**The tasks**
a) Condense the paragraph of the CLDF issue thread that begins "First of all, apologies" into a shorter version that keeps its main facts.
b) Reproduce word for word the stretch of the CLDF issue thread that begins at the words "Some of the" and stops after the words "A python API.".

**Document excerpt**
>> Begin
Provide data in CLDF format #2

xrotwang · 2017-05-30T07:52:58Z

It may be worthwhile to change the data format in this repos to CLDF. As far as I can tell, not too many changes would be required to do so:

Adopt the CLDF standard column names in the csv files.
Convert the YAML metadata files to JSON-LD according to the W3 recommendations for tabular data on the web.

What you would gain:

Some of the documentation could be offloaded to the CLDF spec.
Better machine readability, in particular of the metadata (while YAML has good support in many languages, support for JSON is still better; the additional benefit of using JSON-LD is machine readable info about license, proper citation, etc.).
A python API.
A first (big) step towards serving the autotyp data from a clld app.

tzakharko · 2017-06-07T11:12:52Z

For the initial export, we chose YAML because of its human-readability. This was done to make the data more accessible to a wider audience. We aim to provide supplementary JSON-LD metadata in future releases that expose more of the database internal structure.

In the meantime, if there is interest, it should be possible to create a pipeline that converts the current CSV/YAML format to CLDF CSV/JSON-LD automatically. We will gladly accept community help in setting this up.

@ALL: Please comment in this thread if you are interested in creating such a pipeline, we could use it to draft a roadmap.

xrotwang · 2017-06-22T14:08:24Z

I will have a look into this. Could be a good example for the refactored CLDF structure dataset spec.

xflr6 · 2018-01-10T12:47:10Z

First stab at the conversion is here: https://github.com/clld/autotyp-data/blob/cldf/autotyp_to_cldf.py
To workaround #9 and #10, the ill-formed data was removed, cf. the commits in the issues branch
Result as a ZIP-file: autotyp-cldf.zip

tzakharko · 2022-02-11T08:53:48Z

First of all, apologies that it took a while — our previous database pipeline was unmaintainable and so we had to redesign and rebuild it from scratch. With the new pipeline we are better equipped for tracking the dependencies between datasets (not explicitly part of metadata yet, but will be soonish), and so it is a good time to revisit this issue and chart a way for provide a robust solution.

One potential difficulty I see is that we decided to go with nested/repeated data for some datasets, as it simplifies handling and conceptualisation in practice. What would be a good way of mapping this kind of data model to CLDF? If I understand correctly, there is some support for repeated simple values, but what about nested records?

xrotwang · 2022-02-11T09:53:36Z

A relatively straightforward way to handle this is using JSON serialized as string as values, and adding enough metadata to the ParameterTable to make this transparent. A complete example using pycldf looks like this:

from csvw.metadata import Datatype
from pycldf import StructureDataset

ds = StructureDataset.in_dir('ds')
ds.add_component('ParameterTable', {'name': 'datatype', 'datatype': 'json'})
ds.write(
    ParameterTable=[dict(ID='pid', datatype='json')],
    ValueTable=[dict(ID='1', Language_ID='l', Parameter_ID='pid', Value='{"a": 2}')])

dt = Datatype.fromvalue(ds.get_object('ParameterTable', 'pid').data['datatype'])
for v in ds['ValueTable']:
    v = dt.parse(v['Value'])
    assert isinstance(v, dict)
    print(v['a'])
>> End
**Supplied data**
>> Begin
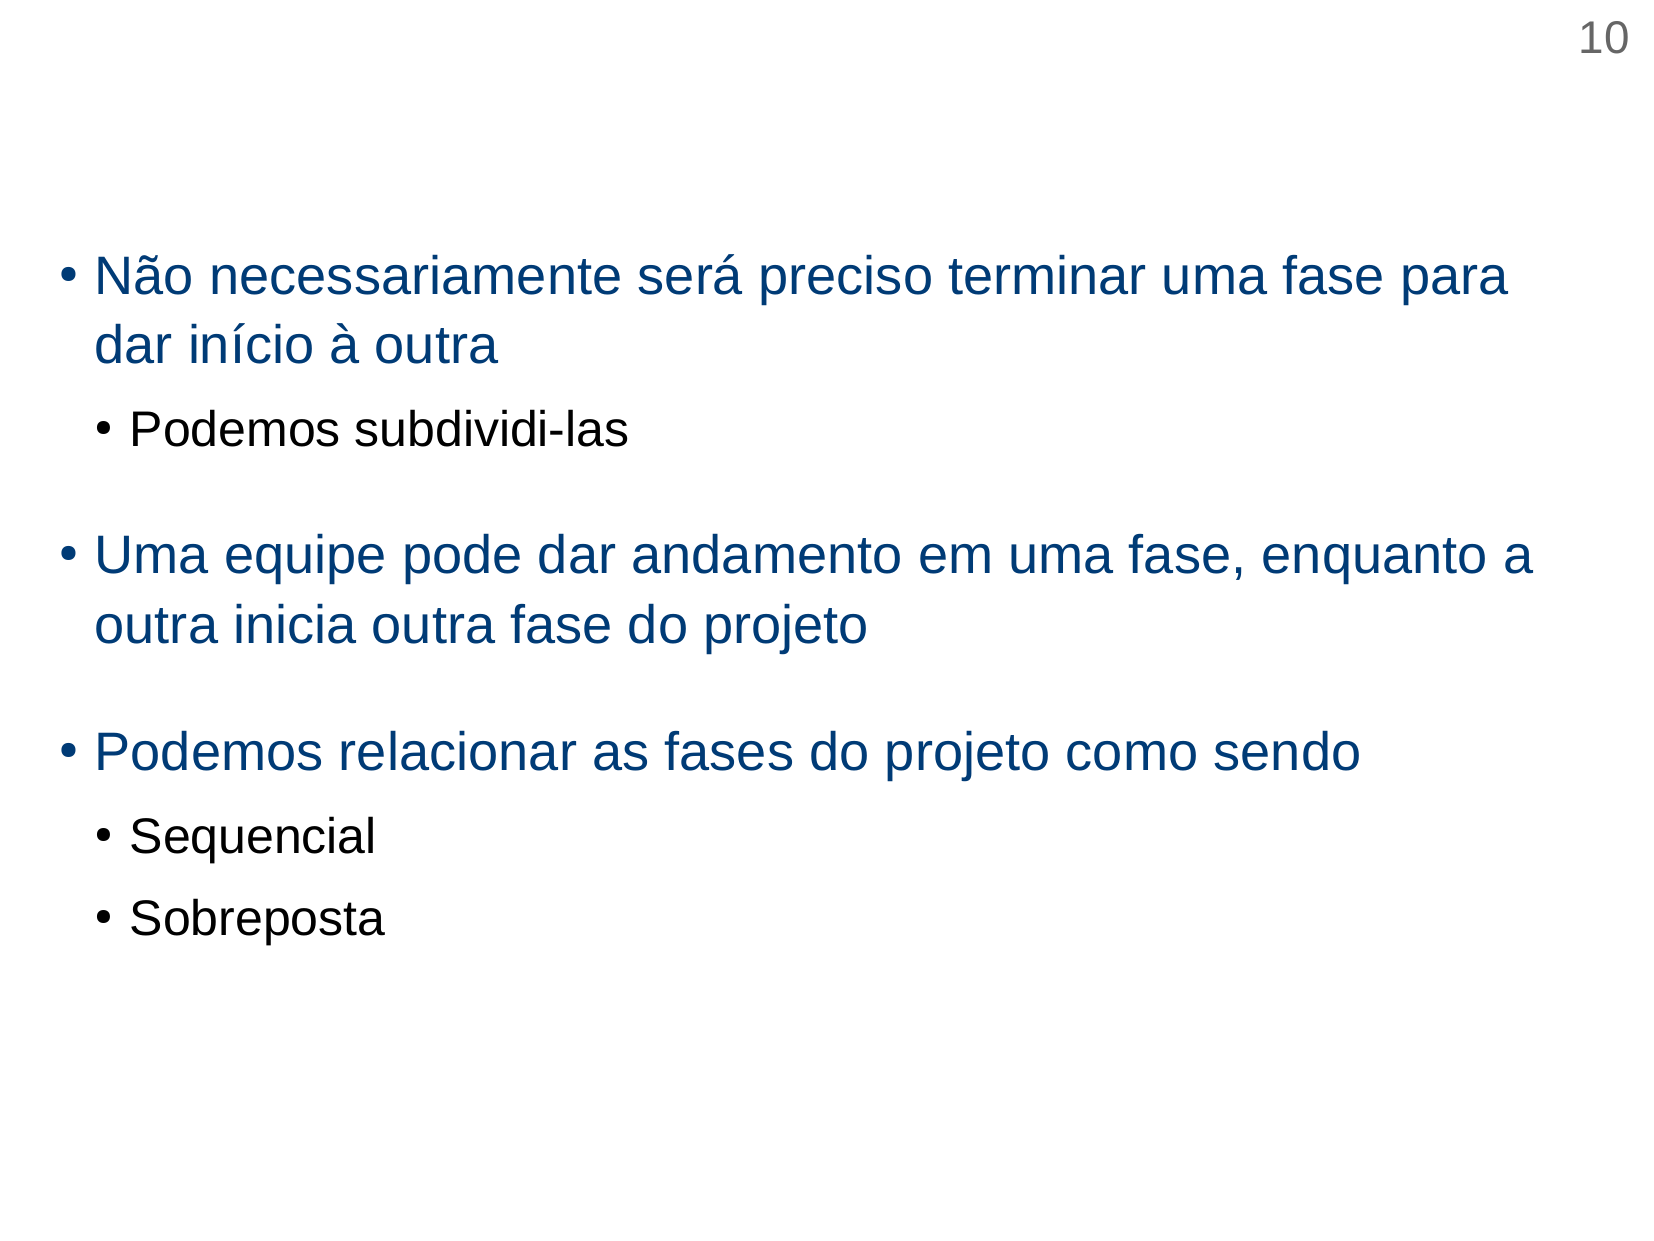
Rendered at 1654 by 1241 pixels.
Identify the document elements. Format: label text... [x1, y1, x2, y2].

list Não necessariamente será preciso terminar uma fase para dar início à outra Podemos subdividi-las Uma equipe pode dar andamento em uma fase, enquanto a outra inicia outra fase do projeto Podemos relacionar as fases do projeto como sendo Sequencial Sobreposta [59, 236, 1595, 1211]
>> End
**The solutions**
a) The previous database pipeline could not be maintained, so it was redesigned and rebuilt from scratch, which caused the delay. The new pipeline tracks dependencies between datasets better. This is not yet explicit in the metadata but will be soon. That makes it a good time to revisit the issue and plan a robust solution.

b)
Some of the documentation could be offloaded to the CLDF spec.
Better machine readability, in particular of the metadata (while YAML has good support in many languages, support for JSON is still better; the additional benefit of using JSON-LD is machine readable info about license, proper citation, etc.).
A python API.